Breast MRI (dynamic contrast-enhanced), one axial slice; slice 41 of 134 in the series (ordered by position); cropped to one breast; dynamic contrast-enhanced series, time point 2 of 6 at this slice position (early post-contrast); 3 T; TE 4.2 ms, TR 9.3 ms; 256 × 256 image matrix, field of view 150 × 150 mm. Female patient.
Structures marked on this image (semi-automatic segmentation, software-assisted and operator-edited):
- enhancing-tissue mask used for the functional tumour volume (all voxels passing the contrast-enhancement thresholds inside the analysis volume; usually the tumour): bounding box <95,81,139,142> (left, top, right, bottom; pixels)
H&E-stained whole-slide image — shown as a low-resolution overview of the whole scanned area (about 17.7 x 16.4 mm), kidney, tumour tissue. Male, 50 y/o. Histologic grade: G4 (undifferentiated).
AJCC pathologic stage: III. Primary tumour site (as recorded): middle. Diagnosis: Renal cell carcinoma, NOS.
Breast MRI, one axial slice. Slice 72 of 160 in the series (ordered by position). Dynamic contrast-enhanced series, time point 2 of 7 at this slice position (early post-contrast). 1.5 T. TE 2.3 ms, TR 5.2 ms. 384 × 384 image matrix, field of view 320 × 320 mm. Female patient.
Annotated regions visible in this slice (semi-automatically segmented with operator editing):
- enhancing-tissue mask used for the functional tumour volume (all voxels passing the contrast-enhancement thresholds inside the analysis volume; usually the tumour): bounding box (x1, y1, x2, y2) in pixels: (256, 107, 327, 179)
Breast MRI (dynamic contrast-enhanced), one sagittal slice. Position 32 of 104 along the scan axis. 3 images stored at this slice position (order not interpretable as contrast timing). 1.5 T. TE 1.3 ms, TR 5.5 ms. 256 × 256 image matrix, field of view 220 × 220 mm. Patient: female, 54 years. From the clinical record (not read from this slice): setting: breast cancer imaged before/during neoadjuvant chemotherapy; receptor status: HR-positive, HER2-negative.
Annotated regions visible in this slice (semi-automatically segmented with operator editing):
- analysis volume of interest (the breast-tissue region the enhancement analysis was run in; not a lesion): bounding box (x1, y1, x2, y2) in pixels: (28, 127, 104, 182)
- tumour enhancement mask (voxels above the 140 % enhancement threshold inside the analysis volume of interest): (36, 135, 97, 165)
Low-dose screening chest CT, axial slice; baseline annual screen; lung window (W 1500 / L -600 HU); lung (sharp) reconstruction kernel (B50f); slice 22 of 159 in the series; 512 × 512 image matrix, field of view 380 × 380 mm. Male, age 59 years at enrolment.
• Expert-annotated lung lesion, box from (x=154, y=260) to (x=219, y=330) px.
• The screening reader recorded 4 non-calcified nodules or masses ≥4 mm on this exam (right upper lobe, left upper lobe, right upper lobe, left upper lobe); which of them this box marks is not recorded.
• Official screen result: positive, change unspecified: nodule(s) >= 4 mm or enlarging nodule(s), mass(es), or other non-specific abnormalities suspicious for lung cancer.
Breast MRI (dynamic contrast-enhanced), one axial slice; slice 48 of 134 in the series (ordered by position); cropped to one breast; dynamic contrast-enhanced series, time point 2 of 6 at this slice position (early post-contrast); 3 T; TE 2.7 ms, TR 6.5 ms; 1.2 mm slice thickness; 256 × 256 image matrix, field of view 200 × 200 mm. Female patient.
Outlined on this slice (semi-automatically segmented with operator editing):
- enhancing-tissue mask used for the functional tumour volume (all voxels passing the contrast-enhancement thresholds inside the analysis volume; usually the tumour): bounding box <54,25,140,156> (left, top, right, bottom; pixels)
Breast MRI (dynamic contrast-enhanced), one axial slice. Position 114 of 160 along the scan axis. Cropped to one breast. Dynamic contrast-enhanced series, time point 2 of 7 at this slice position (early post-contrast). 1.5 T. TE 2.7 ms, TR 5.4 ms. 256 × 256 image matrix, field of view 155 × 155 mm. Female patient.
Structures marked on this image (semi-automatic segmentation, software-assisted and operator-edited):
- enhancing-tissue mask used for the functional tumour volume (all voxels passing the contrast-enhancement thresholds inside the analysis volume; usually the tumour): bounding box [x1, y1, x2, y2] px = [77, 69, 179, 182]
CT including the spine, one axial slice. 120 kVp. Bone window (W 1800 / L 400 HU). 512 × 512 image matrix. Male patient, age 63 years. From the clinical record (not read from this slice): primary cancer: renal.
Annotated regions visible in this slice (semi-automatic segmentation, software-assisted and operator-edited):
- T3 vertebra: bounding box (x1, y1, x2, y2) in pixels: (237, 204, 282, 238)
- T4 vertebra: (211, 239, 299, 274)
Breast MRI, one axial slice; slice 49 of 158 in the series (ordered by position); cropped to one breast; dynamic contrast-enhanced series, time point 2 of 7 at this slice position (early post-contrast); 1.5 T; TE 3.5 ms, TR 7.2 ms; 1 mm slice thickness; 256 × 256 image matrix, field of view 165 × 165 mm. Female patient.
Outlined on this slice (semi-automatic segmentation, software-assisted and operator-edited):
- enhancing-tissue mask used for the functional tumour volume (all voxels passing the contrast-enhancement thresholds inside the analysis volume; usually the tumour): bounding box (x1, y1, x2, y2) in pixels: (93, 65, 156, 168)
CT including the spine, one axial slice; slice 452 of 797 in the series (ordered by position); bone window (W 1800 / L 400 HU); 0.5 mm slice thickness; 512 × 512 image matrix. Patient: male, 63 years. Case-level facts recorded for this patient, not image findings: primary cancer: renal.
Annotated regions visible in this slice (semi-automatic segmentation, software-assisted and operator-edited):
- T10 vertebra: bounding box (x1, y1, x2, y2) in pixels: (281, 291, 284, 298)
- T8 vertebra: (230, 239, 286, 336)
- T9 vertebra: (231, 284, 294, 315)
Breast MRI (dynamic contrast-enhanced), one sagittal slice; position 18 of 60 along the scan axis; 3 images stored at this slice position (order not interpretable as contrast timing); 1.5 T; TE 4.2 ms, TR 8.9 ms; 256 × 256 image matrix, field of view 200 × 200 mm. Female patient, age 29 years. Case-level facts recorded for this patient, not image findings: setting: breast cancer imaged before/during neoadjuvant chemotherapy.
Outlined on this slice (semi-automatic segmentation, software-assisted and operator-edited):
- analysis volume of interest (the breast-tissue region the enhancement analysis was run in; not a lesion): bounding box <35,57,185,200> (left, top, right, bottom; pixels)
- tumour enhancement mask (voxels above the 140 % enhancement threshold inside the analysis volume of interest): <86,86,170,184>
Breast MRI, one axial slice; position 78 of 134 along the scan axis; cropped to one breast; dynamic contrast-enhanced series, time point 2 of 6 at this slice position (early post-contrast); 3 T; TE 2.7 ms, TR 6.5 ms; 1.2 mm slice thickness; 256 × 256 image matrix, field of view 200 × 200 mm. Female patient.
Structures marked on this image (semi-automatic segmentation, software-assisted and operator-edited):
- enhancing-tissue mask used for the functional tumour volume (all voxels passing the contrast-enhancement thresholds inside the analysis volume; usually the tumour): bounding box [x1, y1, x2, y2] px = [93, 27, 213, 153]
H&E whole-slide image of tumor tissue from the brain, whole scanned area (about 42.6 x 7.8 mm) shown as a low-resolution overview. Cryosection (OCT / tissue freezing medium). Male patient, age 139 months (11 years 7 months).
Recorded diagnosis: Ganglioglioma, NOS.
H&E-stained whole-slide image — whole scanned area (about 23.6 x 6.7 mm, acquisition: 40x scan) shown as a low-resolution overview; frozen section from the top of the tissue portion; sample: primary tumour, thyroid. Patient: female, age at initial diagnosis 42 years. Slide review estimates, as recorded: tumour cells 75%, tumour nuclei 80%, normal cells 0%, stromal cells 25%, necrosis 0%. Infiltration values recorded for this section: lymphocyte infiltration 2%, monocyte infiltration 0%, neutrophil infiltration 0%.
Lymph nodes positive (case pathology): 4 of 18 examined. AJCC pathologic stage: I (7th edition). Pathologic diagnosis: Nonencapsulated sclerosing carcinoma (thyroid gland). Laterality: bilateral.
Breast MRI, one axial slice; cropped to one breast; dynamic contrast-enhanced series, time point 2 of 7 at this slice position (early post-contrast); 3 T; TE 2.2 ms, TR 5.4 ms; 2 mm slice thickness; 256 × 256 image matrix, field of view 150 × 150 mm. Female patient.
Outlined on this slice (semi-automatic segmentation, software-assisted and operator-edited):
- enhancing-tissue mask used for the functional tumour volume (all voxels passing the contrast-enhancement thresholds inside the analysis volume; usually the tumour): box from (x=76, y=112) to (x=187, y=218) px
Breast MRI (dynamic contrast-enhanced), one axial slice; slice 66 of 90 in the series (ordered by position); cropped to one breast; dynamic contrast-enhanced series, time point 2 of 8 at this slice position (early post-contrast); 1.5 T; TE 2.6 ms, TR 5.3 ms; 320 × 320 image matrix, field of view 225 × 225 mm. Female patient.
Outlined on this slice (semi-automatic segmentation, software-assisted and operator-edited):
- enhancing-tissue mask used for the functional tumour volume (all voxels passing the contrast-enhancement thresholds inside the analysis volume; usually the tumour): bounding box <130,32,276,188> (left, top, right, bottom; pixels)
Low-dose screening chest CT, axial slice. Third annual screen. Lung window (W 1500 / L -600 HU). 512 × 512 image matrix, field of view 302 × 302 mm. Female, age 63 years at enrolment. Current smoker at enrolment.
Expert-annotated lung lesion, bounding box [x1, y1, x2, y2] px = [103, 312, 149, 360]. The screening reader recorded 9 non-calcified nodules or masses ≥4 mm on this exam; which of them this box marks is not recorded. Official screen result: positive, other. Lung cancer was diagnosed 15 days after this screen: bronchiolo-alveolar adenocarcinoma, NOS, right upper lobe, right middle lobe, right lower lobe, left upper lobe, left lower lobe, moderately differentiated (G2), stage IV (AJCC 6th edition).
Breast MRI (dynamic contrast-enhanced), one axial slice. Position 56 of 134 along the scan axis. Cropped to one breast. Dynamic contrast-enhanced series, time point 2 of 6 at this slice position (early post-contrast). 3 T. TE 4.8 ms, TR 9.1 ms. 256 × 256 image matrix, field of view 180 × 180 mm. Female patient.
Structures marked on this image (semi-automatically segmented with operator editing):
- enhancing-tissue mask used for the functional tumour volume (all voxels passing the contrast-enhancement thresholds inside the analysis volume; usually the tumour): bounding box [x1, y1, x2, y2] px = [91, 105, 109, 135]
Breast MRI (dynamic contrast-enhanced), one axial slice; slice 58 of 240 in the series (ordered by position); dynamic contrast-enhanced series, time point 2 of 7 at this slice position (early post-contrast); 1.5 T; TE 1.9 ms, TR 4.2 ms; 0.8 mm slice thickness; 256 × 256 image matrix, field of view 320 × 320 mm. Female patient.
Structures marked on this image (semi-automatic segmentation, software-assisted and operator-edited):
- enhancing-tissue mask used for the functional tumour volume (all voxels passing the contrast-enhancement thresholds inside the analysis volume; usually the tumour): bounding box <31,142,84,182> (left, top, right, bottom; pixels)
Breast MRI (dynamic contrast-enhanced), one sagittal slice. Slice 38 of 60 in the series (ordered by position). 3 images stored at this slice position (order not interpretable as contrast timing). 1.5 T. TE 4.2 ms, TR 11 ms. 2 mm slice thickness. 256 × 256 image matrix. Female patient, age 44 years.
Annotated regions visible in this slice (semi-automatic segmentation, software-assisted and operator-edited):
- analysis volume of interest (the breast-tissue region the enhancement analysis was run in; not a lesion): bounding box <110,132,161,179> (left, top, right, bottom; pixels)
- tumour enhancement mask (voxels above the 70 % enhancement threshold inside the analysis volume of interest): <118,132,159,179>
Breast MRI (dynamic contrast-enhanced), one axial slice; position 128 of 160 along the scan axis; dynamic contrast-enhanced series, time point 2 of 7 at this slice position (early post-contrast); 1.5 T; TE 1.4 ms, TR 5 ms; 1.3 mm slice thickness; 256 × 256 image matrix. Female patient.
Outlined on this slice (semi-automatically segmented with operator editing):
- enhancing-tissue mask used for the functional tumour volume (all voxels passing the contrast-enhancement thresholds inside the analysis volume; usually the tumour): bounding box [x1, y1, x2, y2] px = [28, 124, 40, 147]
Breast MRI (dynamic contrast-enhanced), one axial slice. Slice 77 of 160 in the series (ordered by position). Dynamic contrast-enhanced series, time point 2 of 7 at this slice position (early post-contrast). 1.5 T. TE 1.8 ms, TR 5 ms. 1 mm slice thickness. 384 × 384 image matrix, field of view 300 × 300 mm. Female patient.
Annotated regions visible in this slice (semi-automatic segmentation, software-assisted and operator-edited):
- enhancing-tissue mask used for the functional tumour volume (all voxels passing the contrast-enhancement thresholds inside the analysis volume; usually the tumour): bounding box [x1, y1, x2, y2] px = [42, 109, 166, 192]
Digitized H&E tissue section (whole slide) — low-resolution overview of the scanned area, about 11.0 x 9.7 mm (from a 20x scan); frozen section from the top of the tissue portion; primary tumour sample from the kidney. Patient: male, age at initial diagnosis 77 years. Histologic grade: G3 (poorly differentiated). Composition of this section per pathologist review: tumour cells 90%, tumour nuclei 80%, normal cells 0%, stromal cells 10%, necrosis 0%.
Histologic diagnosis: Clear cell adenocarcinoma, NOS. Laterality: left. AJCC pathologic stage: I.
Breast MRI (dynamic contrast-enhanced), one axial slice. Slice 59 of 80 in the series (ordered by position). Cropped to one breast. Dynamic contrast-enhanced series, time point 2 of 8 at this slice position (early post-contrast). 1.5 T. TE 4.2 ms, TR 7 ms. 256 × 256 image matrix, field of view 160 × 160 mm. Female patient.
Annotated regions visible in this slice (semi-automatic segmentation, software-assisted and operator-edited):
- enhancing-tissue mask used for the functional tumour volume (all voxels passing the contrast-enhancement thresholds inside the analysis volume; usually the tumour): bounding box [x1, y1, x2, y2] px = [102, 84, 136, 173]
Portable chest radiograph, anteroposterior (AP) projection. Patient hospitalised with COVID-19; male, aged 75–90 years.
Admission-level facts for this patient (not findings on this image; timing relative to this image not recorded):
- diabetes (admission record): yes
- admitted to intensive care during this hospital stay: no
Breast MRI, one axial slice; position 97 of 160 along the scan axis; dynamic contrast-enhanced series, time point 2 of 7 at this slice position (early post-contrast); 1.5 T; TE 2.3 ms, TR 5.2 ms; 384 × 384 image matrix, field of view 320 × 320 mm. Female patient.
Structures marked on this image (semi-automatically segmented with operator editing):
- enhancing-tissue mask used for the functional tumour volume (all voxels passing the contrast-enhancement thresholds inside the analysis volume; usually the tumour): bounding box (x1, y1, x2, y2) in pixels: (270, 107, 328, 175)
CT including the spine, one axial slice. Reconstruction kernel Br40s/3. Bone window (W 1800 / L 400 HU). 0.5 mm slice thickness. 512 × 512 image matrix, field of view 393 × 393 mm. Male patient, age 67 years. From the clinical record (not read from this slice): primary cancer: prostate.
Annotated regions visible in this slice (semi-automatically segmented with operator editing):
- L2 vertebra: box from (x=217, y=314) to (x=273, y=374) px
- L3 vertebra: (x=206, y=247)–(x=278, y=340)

━━━━━━━━━━━━━━━━━━━━━━━━━━━━━━

(Task statement): Filter the material above down to the lines that hold the word "clinical".

(Response to this task):
Breast MRI (dynamic contrast-enhanced), one sagittal slice. Position 32 of 104 along the scan axis. 3 images stored at this slice position (order not interpretable as contrast timing). 1.5 T. TE 1.3 ms, TR 5.5 ms. 256 × 256 image matrix, field of view 220 × 220 mm. Patient: female, 54 years. From the clinical record (not read from this slice): setting: breast cancer imaged before/during neoadjuvant chemotherapy; receptor status: HR-positive, HER2-negative.
CT including the spine, one axial slice. 120 kVp. Bone window (W 1800 / L 400 HU). 512 × 512 image matrix. Male patient, age 63 years. From the clinical record (not read from this slice): primary cancer: renal.
CT including the spine, one axial slice. Reconstruction kernel Br40s/3. Bone window (W 1800 / L 400 HU). 0.5 mm slice thickness. 512 × 512 image matrix, field of view 393 × 393 mm. Male patient, age 67 years. From the clinical record (not read from this slice): primary cancer: prostate.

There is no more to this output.